=== ФРАГМЕНТ ДОКУМЕНТА ===
В то же время пробовал сочинять басни, а потом, уже лет десяти от роду, начитавшись порядочно, особенно “Генриады” Вольтера , написал целую герои-комическую поэму, песнях в шести, которой героем был карла царя-тунеядца Дагоберта, а содержанием - война между карлами и карлицами. Она начиналась так:

            Пою бой. в котором Толи одержал верх,

            Где немало бойцов погибло, где Поль отличился,

            Николая Матюрена и красавицу Нитуш,

            Коей рука была наградой победителю в ужасной схватке.

 

Гувернантка подстерегла тетрадку  и, отдавая ее гувернеру Шеделю, жаловалась, что месьё Александр занимается таким вздором, отчего и не знает никогда своего урока. Шедель, прочитав первые стихи, расхохотался. Тогда маленький автор расплакался и в пылу оскорбленного самолюбия бросил поэму в печку. И в самом деле, полагаясь на счастливую память, он никогда не твердил уроков, а повторял их вслед за сестрою, когда его спрашивали. Нередко учитель спрашивал  его первого и таким образом ставил его в тупик. Арифметика казалась для него недоступною, и он часто над первыми четырьмя правилами, особенно над делением, заливался горькими слезами...
=== ВЫДЕРЖКИ ИЗ ЗАПИСЕЙ ===
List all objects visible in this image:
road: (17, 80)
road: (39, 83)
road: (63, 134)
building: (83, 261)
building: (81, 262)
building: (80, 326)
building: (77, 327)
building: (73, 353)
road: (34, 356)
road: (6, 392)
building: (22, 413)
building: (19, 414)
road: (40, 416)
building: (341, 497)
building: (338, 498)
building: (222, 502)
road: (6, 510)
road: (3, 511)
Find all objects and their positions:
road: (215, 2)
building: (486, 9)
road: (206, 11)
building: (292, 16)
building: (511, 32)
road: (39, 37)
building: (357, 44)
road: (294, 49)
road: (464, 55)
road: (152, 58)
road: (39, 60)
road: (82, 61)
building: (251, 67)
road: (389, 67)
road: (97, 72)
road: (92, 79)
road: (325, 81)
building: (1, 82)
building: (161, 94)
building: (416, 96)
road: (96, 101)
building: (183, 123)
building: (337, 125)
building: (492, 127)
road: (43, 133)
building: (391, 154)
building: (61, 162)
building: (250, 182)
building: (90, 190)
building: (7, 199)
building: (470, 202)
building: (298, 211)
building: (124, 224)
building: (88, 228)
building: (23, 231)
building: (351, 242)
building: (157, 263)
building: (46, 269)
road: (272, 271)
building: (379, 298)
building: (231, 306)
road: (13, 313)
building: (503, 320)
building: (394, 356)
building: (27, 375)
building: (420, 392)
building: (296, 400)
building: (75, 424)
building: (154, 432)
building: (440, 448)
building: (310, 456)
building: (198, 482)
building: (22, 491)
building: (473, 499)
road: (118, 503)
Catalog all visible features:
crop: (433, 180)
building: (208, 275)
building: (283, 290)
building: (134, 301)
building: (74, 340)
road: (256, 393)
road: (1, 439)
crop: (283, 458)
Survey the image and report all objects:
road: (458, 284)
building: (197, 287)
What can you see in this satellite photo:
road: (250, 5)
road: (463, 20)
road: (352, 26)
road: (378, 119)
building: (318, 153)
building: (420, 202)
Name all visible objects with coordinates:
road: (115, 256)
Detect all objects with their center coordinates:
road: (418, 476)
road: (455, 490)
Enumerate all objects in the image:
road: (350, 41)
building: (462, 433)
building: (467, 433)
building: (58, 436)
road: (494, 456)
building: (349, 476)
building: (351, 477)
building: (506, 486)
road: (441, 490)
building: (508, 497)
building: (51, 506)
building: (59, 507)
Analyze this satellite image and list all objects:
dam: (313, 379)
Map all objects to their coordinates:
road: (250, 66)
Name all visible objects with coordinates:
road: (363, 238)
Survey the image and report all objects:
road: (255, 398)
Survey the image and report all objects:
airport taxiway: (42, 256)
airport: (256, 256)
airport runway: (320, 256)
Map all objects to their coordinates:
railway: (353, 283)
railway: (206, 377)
===
● **ЧТО СДЕЛАТЬ**
Что, согласно фрагменту документа, маленький автор сделал со своей поэмой после того, как Шедель расхохотался?

● **ОТВЕТ**
В пылу оскорбленного самолюбия бросил ее в печку.